There’s also Classic X-Men #37, a reprint of X-Men #131. And a back-up, by Nicieza, Leonardi, McLeod, Rockwitz, and Rosen, “Was Not What Will Be.” It’s a Dazzler story! She’s singing disco! (Specifically, “Ring My Bell,” by Anita Ward.) Captions note that on Tuesday, she was doing Aerosmith and Zeppelin, Wednesday was Elvis the C and Graham Parker. So apparently, she just does whatever the bar she’s at is expecting. Which honestly doesn’t seem like the way to build a brand. But OK, I don’t know anything about the music industry, so maybe this was a common tactic in the day, and it’s clearly meant to suggest that she’s so talented that she’s comfortable with any genre. After the show, she’s late for another engagement, so she hitches a ride on the back of a car.

Classic X-Men #37

Huh. Leonardi’s Dazzler looks a lot like his Kitty.

One of the passengers offers her a drink, and she tells them not to drink and drive. She’s so responsible. Once she gets to Manhattan, she narrates to herself about how great it is. And it’s pretty charming, I’ll admit. She finally gets to a dive diner called the Nighthawk, for a weekly get-together with a group of friends who call themselves the Insomniacs.

Classic X-Men #37

Ali’s an optimist.

So they just start having the kind of conversation that a bunch of cool young people at at 1am in a cheap diner. Politics, philosophy, dumb shit. Her friends repeatedly encourage her to be a superhero, while she repeatedly declines. It’s a really cute story. Fun. I do enjoy comics that are just people sitting around having conversations. I’ve said in the past that I would read a comic about superheroes talking over coffee, and, well . . . this is a story about a superhero talking over coffee. And it’s great. Lots of fun insights into Ali, and into the mindsets of early ’80s New York artsy types. And the art is great, naturally. Leonardi! And he makes talking heads compelling, lots of good angles and panel compositions to keep it visually interesting. So, yeah, really fun story.

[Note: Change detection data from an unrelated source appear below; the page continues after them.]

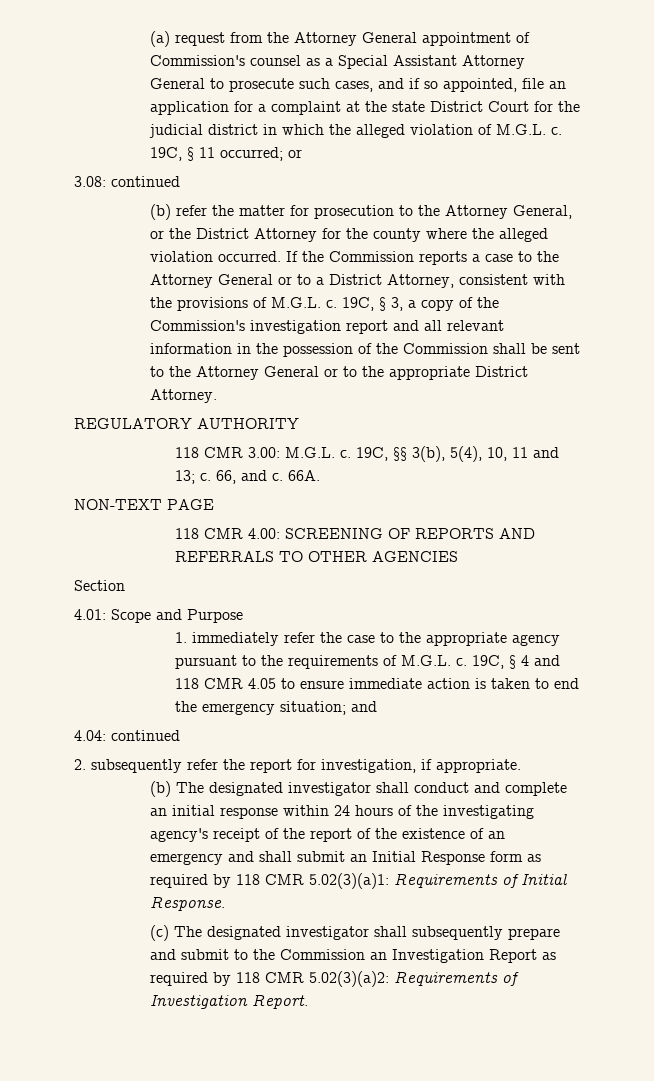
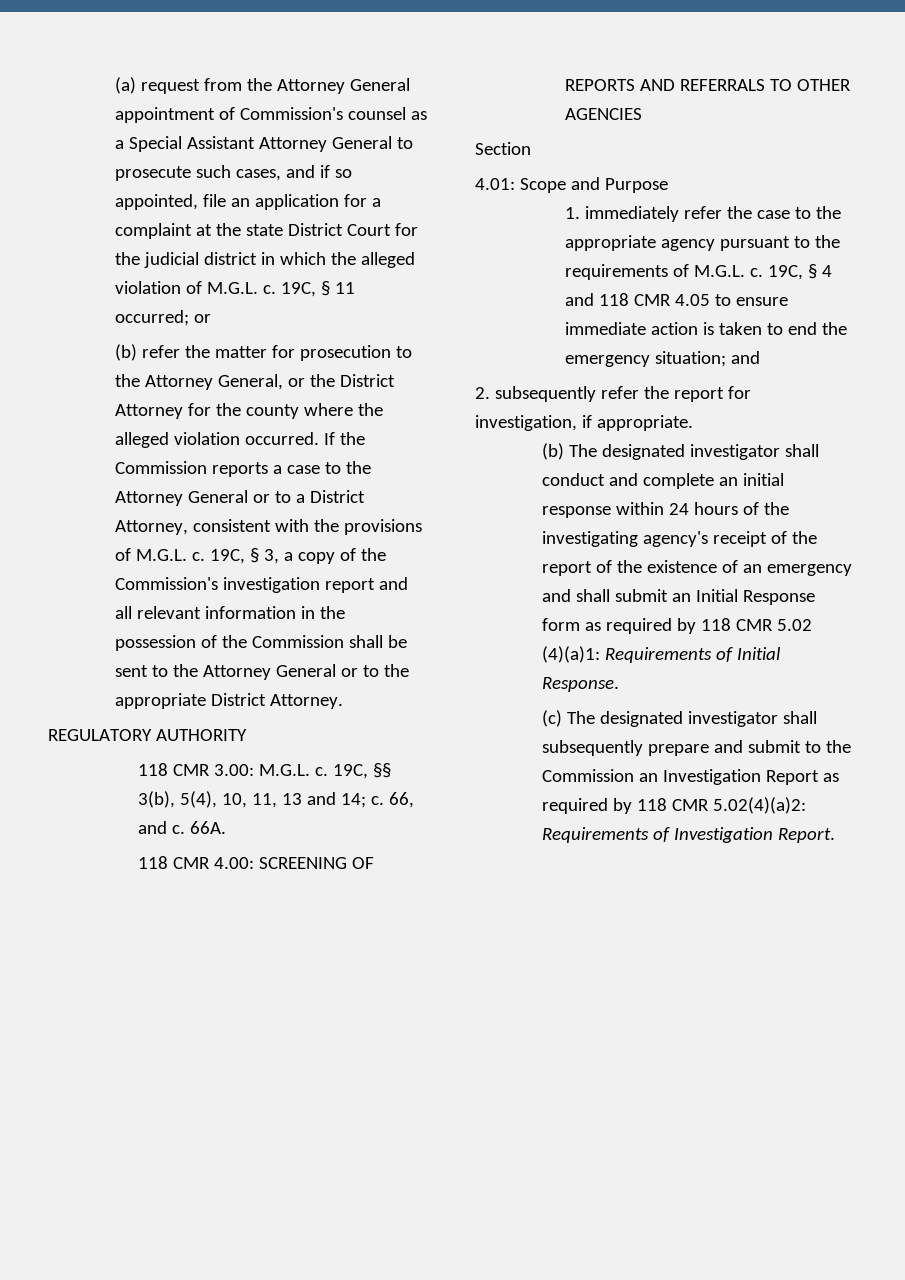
[74,176,180,187] // 3.08: continued -> (212, 318) none
[511,447,559,458] [174,470,195,484] 11 and 13; -> [251,792,366,808] 11, 13 and 14;
[74,499,214,510] // NON-TEXT PAGE -> (226, 827) none
[74,730,180,741] // 4.04: continued -> (760, 357) none
[308,873,389,889] 5.02(3)(a)1: -> [777,619,813,631] [542,646,601,663] 5.02 (4)(a)1:
[308,971,389,987] 5.02(3)(a)2: -> [713,797,807,814] 5.02(4)(a)2:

And I may as well mention What If? (Vol. 2) #3, by Jim Valentino, Dave Simons, Bob Downs, Tom Vincent, and Rick Parker. It’s about a reality where Steve Rogers refused to give up being Captain America during that big storyline of the ’80s. Freedom Force go to Avengers Mansion with a search warrant and an arrest warrant for Cap. There’s a brief tussle, ended by Gyrich. And that’s all the X-related content. It’s an OK issue, as What Ifs go.